3.2 「殺人」という「もの」ではなく「人を殺す」という「こと」が存在している

【リョウ@現実世界:教室&図書室】

 どうやらユウコは本当に死んでしまったらしい。

 リョウは目の前の事実を冷静に受け止めていた。死んでしまったものは仕方がない。自分たちクラスメイトがいくら悲しんでもユウコが生き返るわけではないし、犯人が捕まるわけでもない。まして大して関わりもなかった奴らが必要以上に嘆き悲しむのはおかしい。人の死はたしかにセンセーショナルなものだが、世界中のどこかで毎日死んでいく人々にいちいち涙を流したりしない。ユウコの死もその人々たちと変わらないのではないか。ただ近くで起こっただけ。人は自分との心理的距離感よりも、物理的距離感が死の悲しさに影響を及ぼすらしい。


 それにしてもユウコは誰に殺されたんだろう。またどうして殺されたんだろう。

「結果」を気にすることは意味がないかもしれないが、その「原因」を考えることに意味はあるかもしれない。その原因を探ることで以降に同じ結果になることを避けることができるかもしれないからだ。多少理屈っぽいと自分でも思うが、要は犯人を特定しよう、そして新たな被害者が生まれることを防ごう。そういうことだ。

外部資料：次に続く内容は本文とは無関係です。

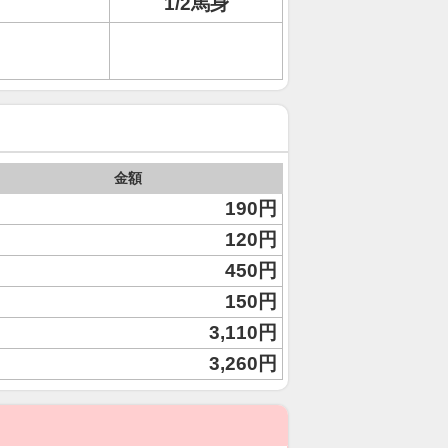
1/2馬身
金額
190円
120円
450円
150円
3,110円
3,260円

 リョウは放課後にE-schoolにログインするために図書室へ向かった。自分のスマホでネットを使ってもいいが、一応校内ではスマホの使用は禁じられており、見つかると教師陣からお説教をくらうことになる。(E-schoolがある以上、学校側が「スマホやパソコンを使うな!」と言うこと自体がノンセンスなので、ほぼ黙認されているが。)そのため学校でネットを使うときにはパソコン室か図書室にあるパソコンを使わねばならない。

 図書室はいつも通り閑散としていたが、自習をしている人が数人いた。ある程度の進学校では、図書室は「読書室」よりも「自習室」としての機能を果たすことが多い。リョウはパソコンを起動させ、E-schoolに自分のIDでログインした。

 するとミキからDMが届く。


 ミキ:@リョウ リョウくん、いまから時間ないかな?[10/11 16:35]


 んー。E-school上で体育館の周りを調べて、そしてクラスチャットで情報を募ろうと思っていたが、生きている人間の予定が先だ。それに友人の誘いにはなるべく乗るべきだ。


 リョウ:@ミキ 空いてる。[10/11 16:35]


 どうやらE-school上で会いたいとのことだ。図書室のパソコンを遊びの用事に使うのは気が引けたが、家に帰る時間もなさそうだしここでいいか。リョウはミキにリプライした。